I hate the word ‘snub.’ It implies a conscious, mean decision to turn away, rather than a democratic voting process whereby some people didn’t like a film enough to risk giving it an Oscar. But according to the media, at least, the Barbie movie has been ‘snubbed’ because it only had eight nominations (for best picture, best supporting actor, best supporting actress, costume, production, blah…) and neither director Greta Gerwig nor star Margot Robbie were nominated.
According to the outraged of X, this was because the movie is ‘too feminist’ and men ‘didn’t understand how important it is.’ If that’s the case, then Gloria Steinem, Germaine Greer, Betty Freidan and every woman since who ever tried to point out that equal rights would be useful has failed, and it’s been left to a movie about a doll to save what we quaintly used to call ‘women’s lib’.
The film is fun, beautiful to look at, mildly amusing occasionally, and Gosling and Robbie both work within the limited boundaries of their characters to make us believe a doll can feel emotions - the full gamut from A to B, to quote Dorothy Parker. Interestingly, a film which was nominated for an Oscar this year is also about a child-like, beautiful automaton attaining self-actualisation regardless of the men around her. But that one also involves the heroine taking to sex very enthusiastically, which might be a reason why Poor Things appealed rather more powerfully to the voting committee.
The plot of Barbie, by contrast, hinges on Barbie’s telepathic connection to a harassed Mattel employee (America Ferrara) whose bleak thoughts are leaching into Barbie’s sunshine world. Barbie heads for the Real World to find her and stop the irrepressible thoughts of death, Ken stows away in the car, and on arrival, he finds the patriarchy alive and well and running Malibu and the wider globe.

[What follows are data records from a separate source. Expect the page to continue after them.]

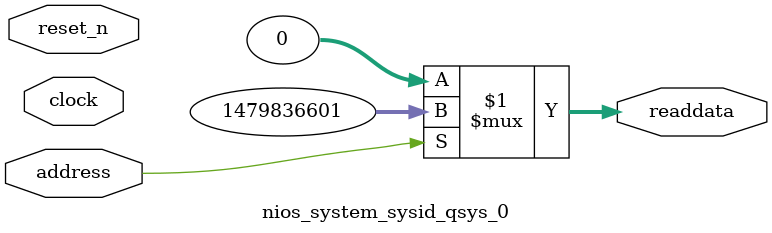
<source format=v>

`timescale 1ns / 1ps
// synthesis translate_on

// turn off superfluous verilog processor warnings 
// altera message_level Level1 
// altera message_off 10034 10035 10036 10037 10230 10240 10030 

module nios_system_sysid_qsys_0 (
               // inputs:
                address,
                clock,
                reset_n,

               // outputs:
                readdata
             )
;

  output  [ 31: 0] readdata;
  input            address;
  input            clock;
  input            reset_n;

  wire    [ 31: 0] readdata;
  //control_slave, which is an e_avalon_slave
  assign readdata = address ? 1479836601 : 0;

endmodule




</source>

Barbie hitches her pink wagon to the sad Mom and her surly daughter, they all return to Barbieland to find Ken has taken over the place with talk of horses and beer, and they visit Weird Barbie to help them retrieve their power as women. Ferrara gives an impassioned speech about why women must be all things to all people and how unfair it is, the Barbies get their land back, and Barbie herself returns to the Real World to live out her days as a Real Woman.
It’s basically a Virginia Slims ad (you’ve come a long way, baby) meets Pinnochio (I’m a real boy!) and it’s both charming and silly.
It’s not a feminist fable, however. The first thing Barbie does in her new life (and last thing she does in the film - spoiler alert) is visit her gynaecologist, which suggests that the ‘realness’ of women lies entirely in their genitalia – a contention that’s both fundamentally true and immensely reductive. She has returned to the Real World, which is still run by men, and given up her chance to rule over Barbieland. She’s also waved goodbye to all the Barbie pals whose consciousness has been raised to create a feminist utopia.
What made her do this? A talk with the ghost of Ruth, the founder of Mattel, in the same misty space inhabited by Dumbledore’s ghost in Harry Potter (Perhaps the two are incorporeally linked together in this vague, filmic limbo).
Ruth’s biggest take-home line from the movie? ‘We mothers stand still so our daughters can look back to see how far they have come.’ Admittedly, the great Rhea Perlman does her best to imbue this absolute cast-iron clunker with wisdom, but please, in what world, Barbie or real, is this a feminist statement?
All of which is to say that Barbie the movie is not a blow for feminism, any more than Fifty Shades of Grey was a blow for female sexual freedom. (Blow being the operative word, etc). A truly feminist movie would be Mission: Impossible 23 with a female star. Or Jamesina Bond. Or a film of any genre showing women who don’t look like Margot Robbie living lives which are deemed to be as important as the lives of men. The fact of the stars’ female-ness would be irrelevant, not the focus, and no lessons would be learned because no lessons would need to be learned.
In this year’s big Oscar contenders, the main female characters are, variously; a baby-brained re-animated dead woman who loves sex, a semi-mute Osage beauty several decades younger than her husband, manic sharpei Leonardo Di Caprio (his forehead wrinkles could win an Oscar on their own), the wife of a genius conductor, in a movie about the genius conductor, a woman suspected of murder, a woman married to Oppenheimer in a movie about Oppenheimer and a Nazi’s wife. It’s a shame a movie starring a woman playing a beautiful doll wasn’t included, but had it been, it still wouldn’t have been a win for feminism. Besides, Barbie is enjoyable – but it’s not a masterpiece.
‘It is literally impossible to be a woman,’ says America Ferrara’s Gloria. (Clever naming hat-tip there!)
But it isn’t. It isn’t even impossible to succeed as a woman. And a film being gifted an Oscar nod purely because it’s directed by a woman seems the worst sort of pandering to special pleading. We’re better than that. In fact, we are Kenough.